Character Sets
How are characters represented?
- Computers only understand binary and therefore we need to represent characters using binary codes
- For example, the letter ‘A’ might be represented as 01000001 in binary
Character sets
- A character set is a list of all of the characters and their associated binary code
- Character sets standardize the binary codes for each character
- Without a character set, one system might interpret 01000001 differently from another
- Two common character sets are:
- American Standard Code for Information Interchange (ASCII)
- UNICODE
ASCII
- ASCII uses 7-bits to encode each character, providing for 128 distinct characters
- For example, ‘A’ is represented as 65 in decimal, which is 1000001 in binary
- ASCII was created to provide a common standard for encoding characters, which was necessary for compatibility among various types of hardware and software
- An extended version of ASCII exists which encodes each character using 8-bits creating 256 characters
ASCII table
- The ASCII table shows the relationship between characters that humans recognise and the denary values that represent them in the system
- The denary values can then be converted to binary, representing the original character as binary
ASCII Table
Limitations of ASCII
1. It has a limited number of characters
ASCII is limited to 128 characters, which include English alphabets, numerals, and some special and control characters.
A, B, C, ..., Z
a, b, c, ..., z
0, 1, ..., 9
!, @, #, ...
2. It is not suitable for multilingual text
ASCII cannot represent characters from languages other than English, limiting its applicability globally.

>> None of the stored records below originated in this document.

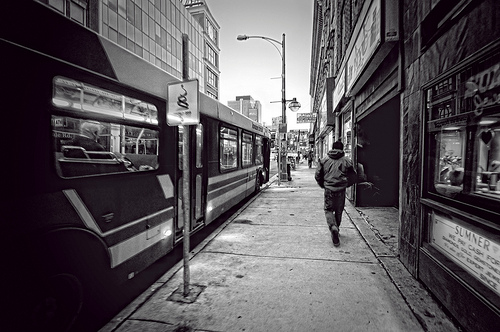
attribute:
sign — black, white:
[174, 84, 191, 113]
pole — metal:
[177, 126, 194, 298]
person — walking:
[314, 141, 358, 252]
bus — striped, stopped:
[13, 78, 275, 315]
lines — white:
[108, 166, 284, 262]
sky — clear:
[223, 10, 305, 97]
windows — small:
[427, 120, 500, 196]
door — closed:
[176, 107, 207, 243]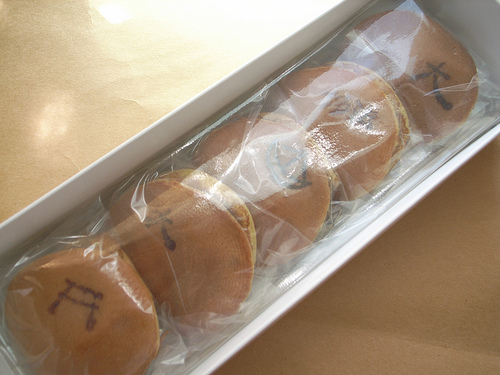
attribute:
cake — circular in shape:
[6, 237, 164, 371]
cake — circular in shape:
[115, 161, 257, 319]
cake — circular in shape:
[201, 108, 331, 256]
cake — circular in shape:
[279, 57, 416, 197]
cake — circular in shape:
[354, 5, 481, 147]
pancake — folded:
[3, 3, 488, 374]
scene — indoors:
[1, 35, 498, 373]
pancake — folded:
[335, 8, 478, 144]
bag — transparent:
[0, 0, 498, 373]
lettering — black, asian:
[46, 275, 103, 331]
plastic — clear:
[1, 194, 188, 373]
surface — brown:
[361, 252, 498, 374]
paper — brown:
[0, 5, 305, 192]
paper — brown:
[255, 141, 494, 371]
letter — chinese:
[145, 202, 185, 256]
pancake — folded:
[107, 177, 258, 318]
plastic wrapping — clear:
[290, 9, 451, 209]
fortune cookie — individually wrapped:
[362, 19, 487, 138]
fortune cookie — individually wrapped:
[287, 59, 417, 206]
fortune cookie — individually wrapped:
[203, 112, 345, 236]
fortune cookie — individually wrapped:
[117, 176, 257, 328]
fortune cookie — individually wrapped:
[14, 226, 163, 373]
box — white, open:
[0, 6, 492, 371]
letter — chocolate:
[44, 274, 106, 332]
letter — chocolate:
[134, 203, 182, 260]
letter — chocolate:
[256, 139, 319, 200]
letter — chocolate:
[326, 86, 380, 134]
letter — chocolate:
[410, 48, 457, 110]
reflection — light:
[85, 1, 334, 112]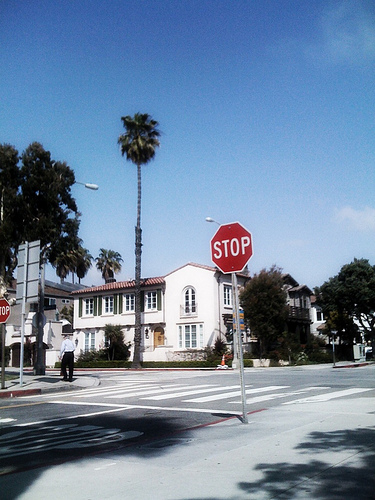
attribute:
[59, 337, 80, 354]
sleeves — white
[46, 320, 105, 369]
sleeves — white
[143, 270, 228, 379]
house — white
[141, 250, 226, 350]
house — white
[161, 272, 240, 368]
house — white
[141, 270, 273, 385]
house — white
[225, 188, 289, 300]
sign — red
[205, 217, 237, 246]
sign — red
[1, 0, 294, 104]
sky — cloudless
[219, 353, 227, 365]
traffic cone — orange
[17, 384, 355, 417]
crossing walk — white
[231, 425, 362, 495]
shadow — trees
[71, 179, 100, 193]
street light — off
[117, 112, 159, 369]
palm tree — tall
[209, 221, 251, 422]
stop sign — one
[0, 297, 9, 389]
stop sign — one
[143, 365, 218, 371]
curve — red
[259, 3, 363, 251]
sky — blue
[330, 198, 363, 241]
cloud — one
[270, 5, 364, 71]
cloud — one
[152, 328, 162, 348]
door — wood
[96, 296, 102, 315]
shutter — green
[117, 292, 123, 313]
shutter — green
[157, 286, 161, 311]
shutter — green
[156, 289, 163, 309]
shutter — green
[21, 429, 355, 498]
pavement — grey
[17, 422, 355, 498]
pavement — grey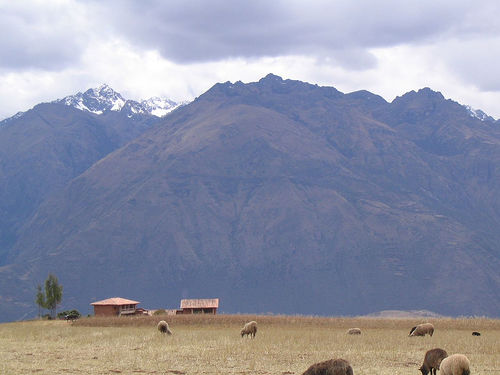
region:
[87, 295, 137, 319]
house at edge of the field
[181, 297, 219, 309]
Barn at edge of the field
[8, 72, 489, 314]
mountain range behind house and barn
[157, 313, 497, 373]
sheep in the field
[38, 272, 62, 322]
tall tree behind house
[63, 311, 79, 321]
dark colored animal close to house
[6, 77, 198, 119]
snow on top on mountain on left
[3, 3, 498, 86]
clouds over mountain tops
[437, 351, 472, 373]
white sheep in bottom left hand corner of photo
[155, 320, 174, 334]
light sheep on left of field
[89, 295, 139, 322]
small orange house on plane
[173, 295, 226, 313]
orange roof to small house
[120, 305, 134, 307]
windows on top of house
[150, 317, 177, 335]
white sheep in field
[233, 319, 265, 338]
white sheep in field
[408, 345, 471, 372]
two sheep grazing together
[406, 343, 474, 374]
white and dark brown sheep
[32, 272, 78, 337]
small tree standing in grass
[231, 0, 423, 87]
white puffy clouds in sky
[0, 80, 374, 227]
large mountain range with snow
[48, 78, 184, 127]
show covered mountain peaks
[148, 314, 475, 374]
sheep grazing in field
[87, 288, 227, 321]
two buildings in field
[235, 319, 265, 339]
one sheep grazing in field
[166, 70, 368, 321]
small building in front of mountain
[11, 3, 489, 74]
sky with many clouds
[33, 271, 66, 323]
one tree in field of brown grass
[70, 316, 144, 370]
brown grass field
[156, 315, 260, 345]
two sheep grazing in field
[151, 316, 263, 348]
two sheep eating brown grass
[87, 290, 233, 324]
Two small houses in front of a mountain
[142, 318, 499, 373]
A field of grazing sheep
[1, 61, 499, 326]
Several big mountains some with snow caps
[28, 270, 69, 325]
One lonely tree next to a house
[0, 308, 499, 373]
A field of brown grass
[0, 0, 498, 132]
Dark thick cloud filled sky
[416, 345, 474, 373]
One light haired sheep next to a dark haired sheep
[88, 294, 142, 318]
One story wooden house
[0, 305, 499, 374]
Dry brown grass land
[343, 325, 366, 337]
Sheep lying in a field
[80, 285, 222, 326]
two small buildings in a field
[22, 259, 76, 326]
two trees in a field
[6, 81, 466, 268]
tall mountains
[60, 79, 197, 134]
a mountain top covered with snow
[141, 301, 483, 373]
sheep grazing in a field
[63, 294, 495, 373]
sheep eating grass in a field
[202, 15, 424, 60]
dark clouds in the sky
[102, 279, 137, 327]
red building with a red roof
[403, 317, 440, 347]
a sheep grazing in a field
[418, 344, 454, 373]
a brown sheep eating grass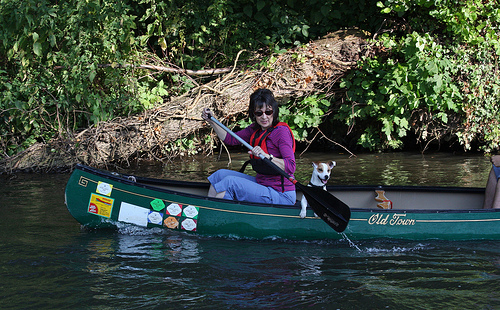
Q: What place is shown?
A: It is a river.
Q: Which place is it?
A: It is a river.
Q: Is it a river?
A: Yes, it is a river.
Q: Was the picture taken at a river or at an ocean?
A: It was taken at a river.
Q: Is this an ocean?
A: No, it is a river.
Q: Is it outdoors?
A: Yes, it is outdoors.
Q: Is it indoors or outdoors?
A: It is outdoors.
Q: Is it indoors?
A: No, it is outdoors.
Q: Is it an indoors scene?
A: No, it is outdoors.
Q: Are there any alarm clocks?
A: No, there are no alarm clocks.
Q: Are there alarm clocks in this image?
A: No, there are no alarm clocks.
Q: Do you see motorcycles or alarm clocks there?
A: No, there are no alarm clocks or motorcycles.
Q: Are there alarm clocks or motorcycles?
A: No, there are no alarm clocks or motorcycles.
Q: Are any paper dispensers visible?
A: No, there are no paper dispensers.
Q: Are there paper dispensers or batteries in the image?
A: No, there are no paper dispensers or batteries.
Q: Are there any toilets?
A: No, there are no toilets.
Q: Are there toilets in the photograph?
A: No, there are no toilets.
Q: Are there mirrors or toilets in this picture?
A: No, there are no toilets or mirrors.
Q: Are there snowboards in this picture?
A: No, there are no snowboards.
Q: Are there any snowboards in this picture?
A: No, there are no snowboards.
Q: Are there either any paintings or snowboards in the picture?
A: No, there are no snowboards or paintings.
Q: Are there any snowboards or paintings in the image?
A: No, there are no snowboards or paintings.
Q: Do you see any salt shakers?
A: No, there are no salt shakers.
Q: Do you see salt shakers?
A: No, there are no salt shakers.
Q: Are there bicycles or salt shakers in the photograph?
A: No, there are no salt shakers or bicycles.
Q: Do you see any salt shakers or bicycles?
A: No, there are no salt shakers or bicycles.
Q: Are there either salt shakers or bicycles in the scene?
A: No, there are no salt shakers or bicycles.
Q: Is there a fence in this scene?
A: No, there are no fences.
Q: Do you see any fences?
A: No, there are no fences.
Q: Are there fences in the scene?
A: No, there are no fences.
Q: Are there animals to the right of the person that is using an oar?
A: Yes, there is an animal to the right of the person.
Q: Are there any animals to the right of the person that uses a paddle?
A: Yes, there is an animal to the right of the person.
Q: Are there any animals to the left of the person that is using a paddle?
A: No, the animal is to the right of the person.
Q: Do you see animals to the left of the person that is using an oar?
A: No, the animal is to the right of the person.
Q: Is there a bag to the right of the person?
A: No, there is an animal to the right of the person.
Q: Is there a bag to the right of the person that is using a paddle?
A: No, there is an animal to the right of the person.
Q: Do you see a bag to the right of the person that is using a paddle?
A: No, there is an animal to the right of the person.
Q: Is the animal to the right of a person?
A: Yes, the animal is to the right of a person.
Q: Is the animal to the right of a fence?
A: No, the animal is to the right of a person.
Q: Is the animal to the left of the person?
A: No, the animal is to the right of the person.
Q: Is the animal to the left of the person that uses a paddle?
A: No, the animal is to the right of the person.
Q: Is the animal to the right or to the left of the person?
A: The animal is to the right of the person.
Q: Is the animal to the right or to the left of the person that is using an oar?
A: The animal is to the right of the person.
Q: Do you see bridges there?
A: No, there are no bridges.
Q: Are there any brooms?
A: No, there are no brooms.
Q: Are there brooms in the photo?
A: No, there are no brooms.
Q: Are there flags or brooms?
A: No, there are no brooms or flags.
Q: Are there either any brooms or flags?
A: No, there are no brooms or flags.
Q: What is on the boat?
A: The sticker is on the boat.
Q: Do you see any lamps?
A: No, there are no lamps.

No representation for: 'α', 'ö', 'ñ',
3. There is no provision for modern symbols
ASCII does not include modern symbols or emoji’s common in today’s digital communication.
Unicode
- UNICODE was created to be a solution to the limitations of ASCII
- UNICODE uses a much larger bit range, up to 32-bits (depending on the encoding method), allowing for a wide variety of characters from different languages and scripts
- Example: The Greek character Lambda ‘λ’ is represented as U+03BB
- U+03BB breaks down to:
- U+, meaning this is a Unicode character
- 03BB, meaning character 03BB in the UNICODE set
Impact on storage
- ASCII is more storage-efficient, with characters requiring only 7-bits
- UNICODE characters can require up to 32-bits, thus potentially using more storage space
Comparison
| ASCII | UNICODE | |
|---|---|---|
| Encoding system | 7-Bits | 16-bits or 32-bits |
| Number of characters | 128 characters | 65,536 characters (16-bit) |
| Uses | Used to represent characters in the English language. | Used to represent characters across the world. |
| Benefits | It uses a lot less storage space than UNICODE. | It can represent more characters than ASCII. It can support all common characters across the world. It can represent special characters such as emoji’s. |
| Drawbacks | It can only represent 128 characters. It cannot store special characters such as emoji’s. | It uses a lot more storage space than ASCII. |